1) Tourist tax on all hotel rooms, including AirBnB. Initially a fairly small amount. https://www.theguardian.com/uk-news/2018/jun/27/edinburgh-le...

2) For whole-unit owner-not-present lets, require planning permission for change of use. You wouldn't be allowed to run a woodworking business in your apartment that inflicted noise on your neighbours, so the same should apply to turning it into a hotel.

3) Keep upgrading the transport infrastructure. The newly rebuilt Border railway is a victim of its own instant success - someone should start the process of widening it to two tracks immediately so it'll be ready in 20 years. And so on.
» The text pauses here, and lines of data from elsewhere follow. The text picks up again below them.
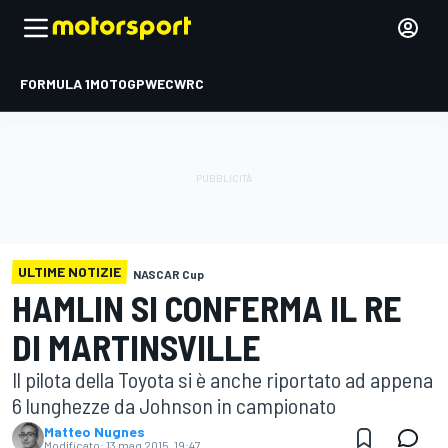
FORMULA 1
MOTOGP
WEC
WRC
ULTIME NOTIZIE
NASCAR Cup
HAMLIN SI CONFERMA IL RE
DI MARTINSVILLE
Il pilota della Toyota si è anche riportato ad appena
6 lunghezze da Johnson in campionato
Matteo Nugnes
Modificato:
13 mag 2015, 19:47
(Before someone says "build houses", there is a lot of family home construction going on in the outskirts. It's the historic centre that's under consideration, and "demolish the existing 4-6 story historic dwellings and replace them with much taller residential buildings" is an absolute non-starter)

1 comments

What annoys me about tourists in Edinburgh, is that everyone wants to pile into Old Town, even though it is so small.
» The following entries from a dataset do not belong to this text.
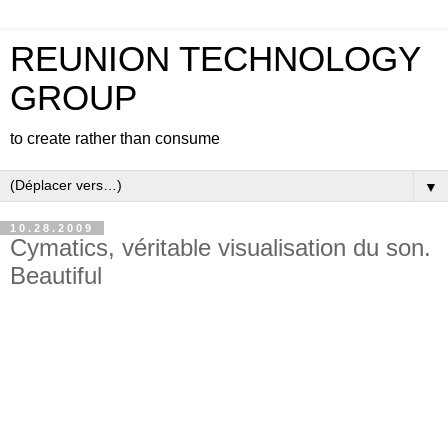
REUNION TECHNOLOGY
GROUP
to create rather than consume
▼
10.28.2009
Cymatics, véritable visualisation du son.
Beautiful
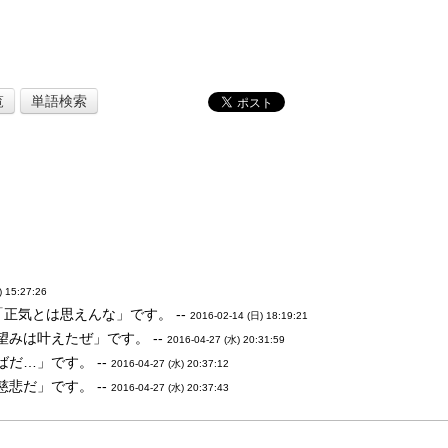
覧
単語検索
) 15:27:26
正気とは思えんな」です。 --
2016-02-14 (日) 18:19:21
みは叶えたぜ」です。 --
2016-04-27 (水) 20:31:59
だ…」です。 --
2016-04-27 (水) 20:37:12
悲だ」です。 --
2016-04-27 (水) 20:37:43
No one contemplates Leith or Newington. Neither of those places are beyond a short walk (1-2 miles) to city center, also there are more options for food and drink (especially on Leith Walk).

2 miles isn’t a “short walk” in many parts of the year in Scotland.
This is definitely one of those things that divides locals from visitors; Edinburgh is a walker's city. I walk a mile up one way and downhill the other as part of my commute. But visitors or women in heels are not going to do that at the end of a night out, and that's also when public transport stops, all the taxis are booked, and Uber is on 3x surge pricing.

The festival makes this worse; the city as a whole becomes overbooked.

But the gentrification wave is heading into Leith. You can practically watch it progressing down Leith walk. I suppose the giveaway will be when someone builds a luxury hotel in the old dockyards.

In most of Scotland, I would agree, but in Edinburgh where the typical low in the dead of winter above freezing, the < 2 miles from Leith to Old Town isn't that bad.